Input data:
•••

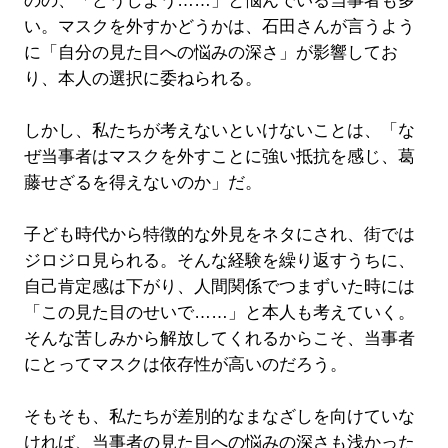
のの、「どうしよう……」と悩んでいる当事者も多
い。マスクを外すかどうかは、石田さんが言うよう
に「自分の見た目への悩みの深さ」が影響してお
り、本人の選択に委ねられる。
しかし、私たちが考えないといけないことは、「な
ぜ当事者はマスクを外すことに強い抵抗を感じ、葛
藤せざるを得えないのか」だ。
子ども時代から特徴的な外見をネタにされ、街では
ジロジロ見られる。そんな経験を繰り返すうちに、
自己肯定感は下がり、人間関係でつまずいた時には
「この見た目のせいで……」と本人も考えていく。
そんな苦しみから解放してくれるからこそ、当事者
にとってマスクは依存性が高いのだろう。
そもそも、私たちが差別的なまなざしを向けていな
ければ、当事者の見た目への悩みの深さも浅かった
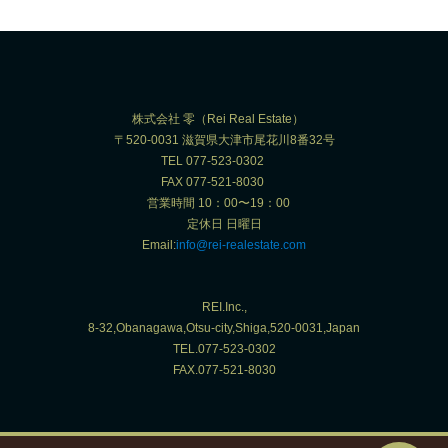
株式会社 零（Rei Real Estate）
〒520-0031 滋賀県大津市尾花川8番32号
TEL 077-523-0302
FAX 077-521-8030
営業時間 10：00〜19：00
定休日 日曜日
Email:
info@rei-realestate.com
REI.Inc.,
8-32,Obanagawa,Otsu-city,Shiga,520-0031,Japan
TEL.077-523-0302
FAX.077-521-8030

•••

Each record must be quoted in full and exactly. Do not include the pictures.

Output below:
のの、「どうしよう……」と悩んでいる当事者も多
い。マスクを外すかどうかは、石田さんが言うよう
に「自分の見た目への悩みの深さ」が影響してお
り、本人の選択に委ねられる。
しかし、私たちが考えないといけないことは、「な
ぜ当事者はマスクを外すことに強い抵抗を感じ、葛
藤せざるを得えないのか」だ。
子ども時代から特徴的な外見をネタにされ、街では
ジロジロ見られる。そんな経験を繰り返すうちに、
自己肯定感は下がり、人間関係でつまずいた時には
「この見た目のせいで……」と本人も考えていく。
そんな苦しみから解放してくれるからこそ、当事者
にとってマスクは依存性が高いのだろう。
そもそも、私たちが差別的なまなざしを向けていな
ければ、当事者の見た目への悩みの深さも浅かった
株式会社 零（Rei Real Estate）
〒520-0031 滋賀県大津市尾花川8番32号
TEL 077-523-0302
FAX 077-521-8030
営業時間 10：00〜19：00
定休日 日曜日
Email:
info@rei-realestate.com
REI.Inc.,
8-32,Obanagawa,Otsu-city,Shiga,520-0031,Japan
TEL.077-523-0302
FAX.077-521-8030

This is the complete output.